The problem with adding the stamp this way was twofold: I had to remember to do it, and then I had to do some manual work in PDFpen. Given that the stamp would always be in the same spot—lower right corner, with a ¾″ margin from the page edges—it seemed like I could get rid of the manual part.

I probably could have written an AppleScript to control PDFpen, but when I finally go around to automating it, I used PDFtk and the stamp option I wrote about last year. What I built was a short shell script that was basically the same as the overlay script I described in that post, but with one of the PDF files being set to the acceptance stamp file, which I had to “grow out” to be a full page.

Acceptance overlay page

This PDFtk automation didn’t last long. It solved the manual placement problem, but I still had to remember to run the script, and it turned out that that was the more important problem to solve. I began searching for a simple way to add the stamp directly in LaTeX.

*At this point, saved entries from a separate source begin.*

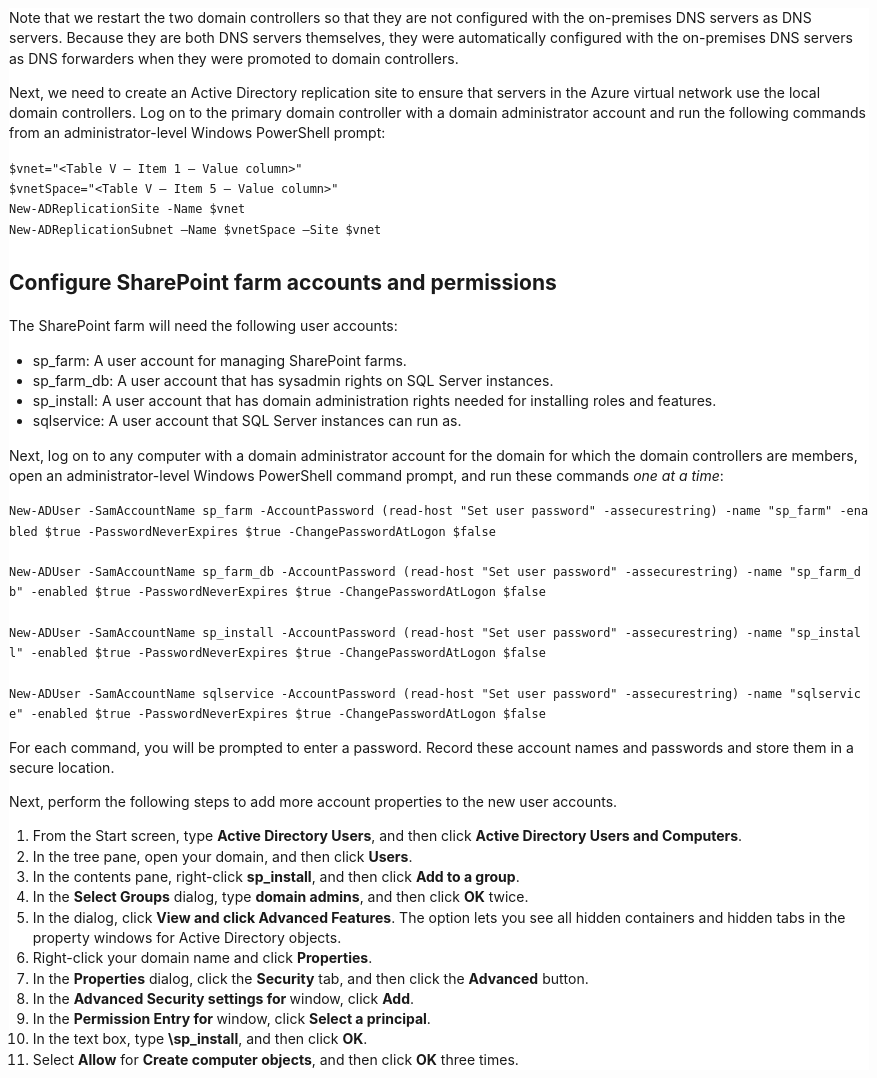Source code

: Note that we restart the two domain controllers so that they are not configured with the on-premises DNS servers as DNS servers. Because they are both DNS servers themselves, they were automatically configured with the on-premises DNS servers as DNS forwarders when they were promoted to domain controllers.

Next, we need to create an Active Directory replication site to ensure that servers in the Azure virtual network use the local domain controllers. Log on to the primary domain controller with a domain administrator account and run the following commands from an administrator-level Windows PowerShell prompt:

    $vnet="<Table V – Item 1 – Value column>"
    $vnetSpace="<Table V – Item 5 – Value column>"
    New-ADReplicationSite -Name $vnet 
    New-ADReplicationSubnet –Name $vnetSpace –Site $vnet

## Configure SharePoint farm accounts and permissions
The SharePoint farm will need the following user accounts:

* sp_farm: A user account for managing SharePoint farms.
* sp_farm_db: A user account that has sysadmin rights on SQL Server instances.
* sp_install: A user account that has domain administration rights needed for installing roles and features.
* sqlservice: A user account that SQL Server instances can run as.

Next, log on to any computer with a domain administrator account for the domain for which the domain controllers are members, open an administrator-level Windows PowerShell command prompt, and run these commands *one at a time*:

    New-ADUser -SamAccountName sp_farm -AccountPassword (read-host "Set user password" -assecurestring) -name "sp_farm" -enabled $true -PasswordNeverExpires $true -ChangePasswordAtLogon $false

    New-ADUser -SamAccountName sp_farm_db -AccountPassword (read-host "Set user password" -assecurestring) -name "sp_farm_db" -enabled $true -PasswordNeverExpires $true -ChangePasswordAtLogon $false

    New-ADUser -SamAccountName sp_install -AccountPassword (read-host "Set user password" -assecurestring) -name "sp_install" -enabled $true -PasswordNeverExpires $true -ChangePasswordAtLogon $false

    New-ADUser -SamAccountName sqlservice -AccountPassword (read-host "Set user password" -assecurestring) -name "sqlservice" -enabled $true -PasswordNeverExpires $true -ChangePasswordAtLogon $false

For each command, you will be prompted to enter a password. Record these account names and passwords and store them in a secure location.

Next, perform the following steps to add more account properties to the new user accounts.

1. From the Start screen, type **Active Directory Users**, and then click **Active Directory Users and Computers**.
2. In the tree pane, open your domain, and then click **Users**.
3. In the contents pane, right-click **sp_install**, and then click **Add to a group**.
4. In the **Select Groups** dialog, type **domain admins**, and then click **OK** twice.
5. In the dialog, click **View and click Advanced Features**. The option lets you see all hidden containers and hidden tabs in the property windows for Active Directory objects.
6. Right-click your domain name and click **Properties**.
7. In the **Properties** dialog, click the **Security** tab, and then click the **Advanced** button.
8. In the **Advanced Security settings for <YourDomain>** window, click **Add**.
9. In the **Permission Entry for <YourDomain>** window, click **Select a principal**.
10. In the text box, type **<YourDomain>\sp_install**, and then click **OK**.
11. Select **Allow** for **Create computer objects**, and then click **OK** three times.
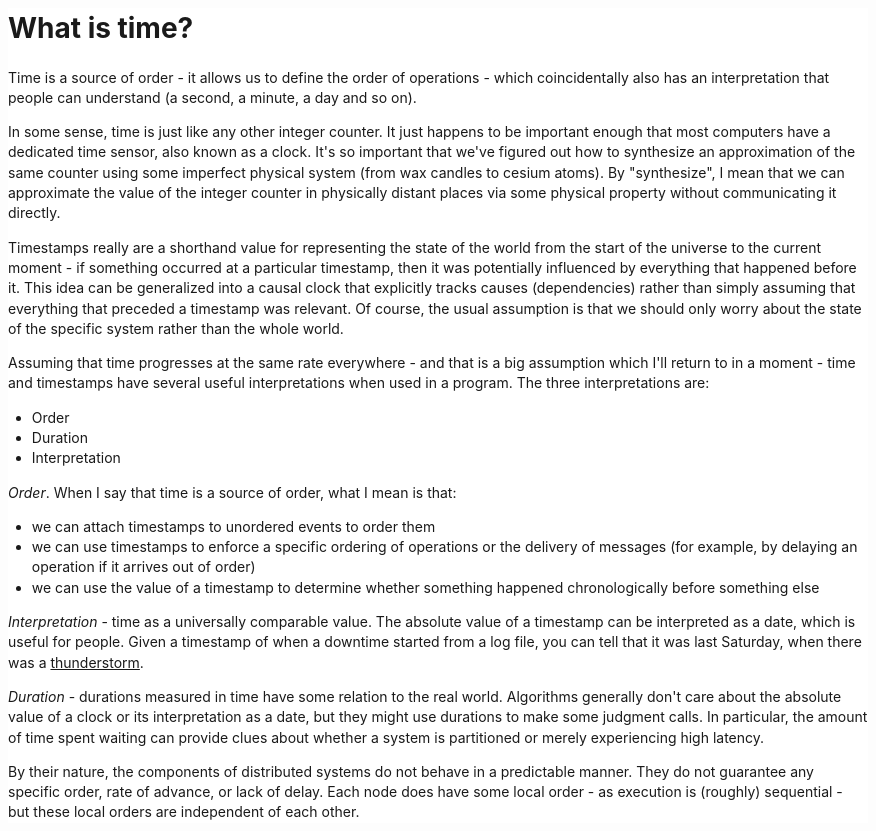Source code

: # What is time?

Time is a source of order - it allows us to define the order of operations -
which coincidentally also has an interpretation that people can understand (a
second, a minute, a day and so on).

In some sense, time is just like any other integer counter. It just happens to
be important enough that most computers have a dedicated time sensor, also known
as a clock. It's so important that we've figured out how to synthesize an
approximation of the same counter using some imperfect physical system (from wax
candles to cesium atoms). By "synthesize", I mean that we can approximate the
value of the integer counter in physically distant places via some physical
property without communicating it directly.

Timestamps really are a shorthand value for representing the state of the world
from the start of the universe to the current moment - if something occurred at
a particular timestamp, then it was potentially influenced by everything that
happened before it. This idea can be generalized into a causal clock that
explicitly tracks causes (dependencies) rather than simply assuming that
everything that preceded a timestamp was relevant. Of course, the usual
assumption is that we should only worry about the state of the specific system
rather than the whole world.

Assuming that time progresses at the same rate everywhere - and that is a big
assumption which I'll return to in a moment - time and timestamps have several
useful interpretations when used in a program. The three interpretations are:

- Order
- Duration
- Interpretation

*Order*. When I say that time is a source of order, what I mean is that:

- we can attach timestamps to unordered events to order them
- we can use timestamps to enforce a specific ordering of operations or the
delivery of messages (for example, by delaying an operation if it arrives out of
order)
- we can use the value of a timestamp to determine whether something happened
chronologically before something else

*Interpretation* - time as a universally comparable value. The absolute value of
a timestamp can be interpreted as a date, which is useful for people. Given a
timestamp of when a downtime started from a log file, you can tell that it was
last Saturday, when there was a
[thunderstorm](https://twitter.com/AWSFail/statuses/218915147060752384).

*Duration* - durations measured in time have some relation to the real world.
Algorithms generally don't care about the absolute value of a clock or its
interpretation as a date, but they might use durations to make some judgment
calls. In particular, the amount of time spent waiting can provide clues about
whether a system is partitioned or merely experiencing high latency.

By their nature, the components of distributed systems do not behave in a
predictable manner. They do not guarantee any specific order, rate of advance,
or lack of delay. Each node does have some local order - as execution is
(roughly) sequential - but these local orders are independent of each other.
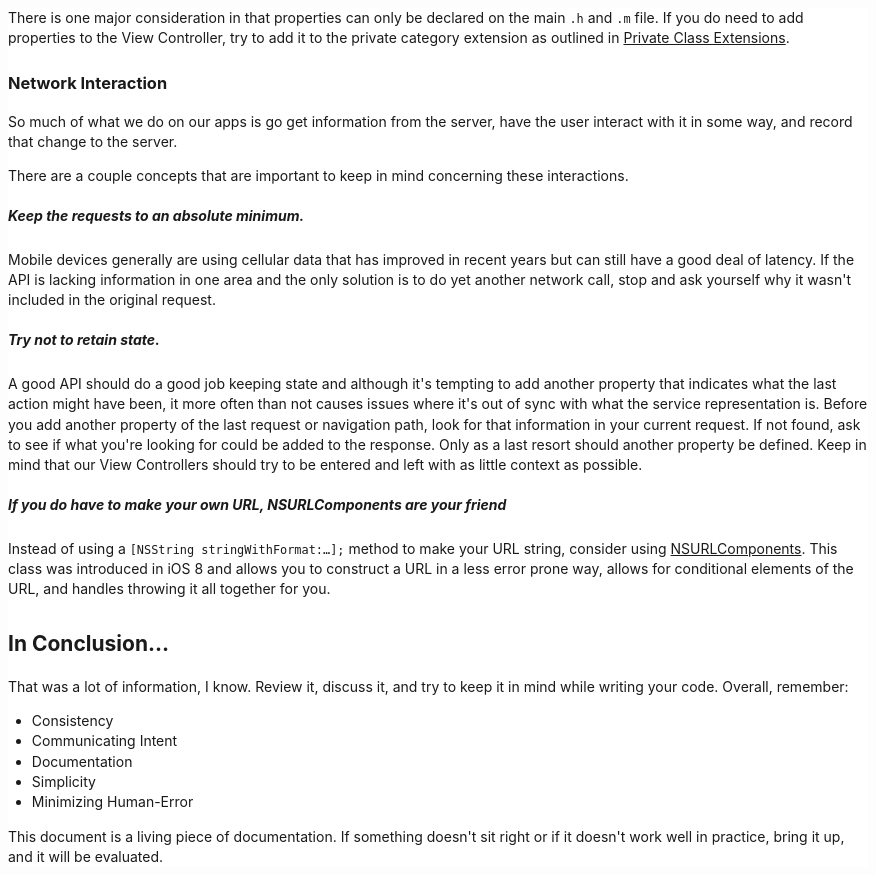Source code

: There is one major consideration in that properties can only be declared on the main `.h` and `.m` file. If you do need to add properties to the View Controller, try to add it to the private category extension as outlined in [Private Class Extensions](#private-class-extensions).

### Network Interaction

So much of what we do on our apps is go get information from the server, have the user interact with it in some way, and record that change to the server.

There are a couple concepts that are important to keep in mind concerning these interactions.

##### Keep the requests to an absolute minimum.

Mobile devices generally are using cellular data that has improved in recent years but can still have a good deal of latency. If the API is lacking information in one area and the only solution is to do yet another network call, stop and ask yourself why it wasn't included in the original request.

##### Try not to retain state.

A good API should do a good job keeping state and although it's tempting to add another property that indicates what the last action might have been, it more often than not causes issues where it's out of sync with what the service representation is. Before you add another property of the last request or navigation path, look for that information in your current request. If not found, ask to see if what you're looking for could be added to the response. Only as a last resort should another property be defined. Keep in mind that our View Controllers should try to be entered and left with as little context as possible.

##### If you do have to make your own URL, NSURLComponents are your friend

Instead of using a `[NSString stringWithFormat:…];` method to make your URL string, consider using [NSURLComponents](https://developer.apple.com/library/prerelease/ios/documentation/Foundation/Reference/NSURLComponents_class/index.html). This class was introduced in iOS 8 and allows you to construct a URL in a less error prone way, allows for conditional elements of the URL, and handles throwing it all together for you.

## In Conclusion…

That was a lot of information, I know. Review it, discuss it, and try to keep it in mind while writing your code. Overall, remember:

* Consistency
* Communicating Intent
* Documentation
* Simplicity
* Minimizing Human-Error

This document is a living piece of documentation. If something doesn't sit right or if it doesn't work well in practice, bring it up, and it will be evaluated.
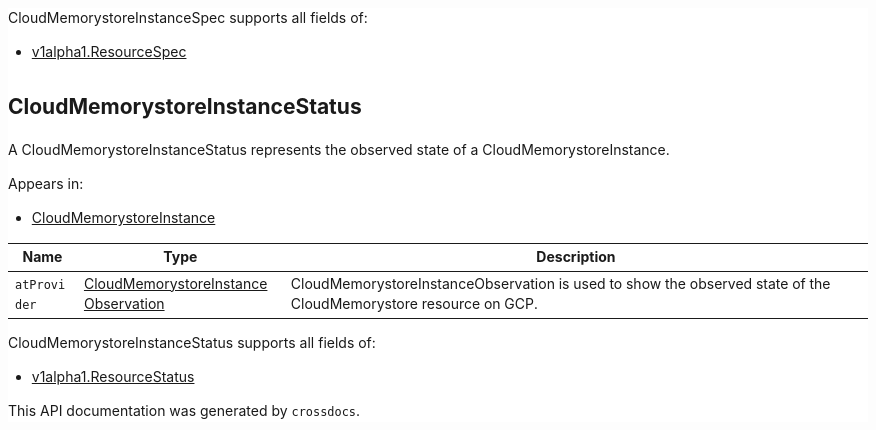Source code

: 
CloudMemorystoreInstanceSpec supports all fields of:

* [v1alpha1.ResourceSpec](../crossplane-runtime/core-crossplane-io-v1alpha1.md#resourcespec)


## CloudMemorystoreInstanceStatus

A CloudMemorystoreInstanceStatus represents the observed state of a CloudMemorystoreInstance.

Appears in:

* [CloudMemorystoreInstance](#CloudMemorystoreInstance)


Name | Type | Description
-----|------|------------
`atProvider` | [CloudMemorystoreInstanceObservation](#CloudMemorystoreInstanceObservation) | CloudMemorystoreInstanceObservation is used to show the observed state of the CloudMemorystore resource on GCP.


CloudMemorystoreInstanceStatus supports all fields of:

* [v1alpha1.ResourceStatus](../crossplane-runtime/core-crossplane-io-v1alpha1.md#resourcestatus)


This API documentation was generated by `crossdocs`.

There are undoubtedly ways to add the stamp using TikZ or some similar drawing package, but I didn’t want to learn a graphics macro language just to remake a drawing I already had. What I ended up using is the pdfoverlay package, which let me put my acceptance stamp in the background and layer the proposal letter over it.1

Pdfoverlay is included in recent TeX Live and MacTeX distributions. I don’t remember how old my installation was, but I had to update it to get pdfoverlay installed and working. Once I did, though, these two lines were all I needed to add to the preamble to my proposal letters:

\usepackage{pdfoverlay}
\pdfoverlaySetPDF{/path/to/acceptance.pdf}

I edited the TextExpander snippet I use for my proposal template to include these two lines, and now I don’t have to remember anything. Which is one of the main goals of automation, right?


  1. So it’s more like the inverse of a stamp.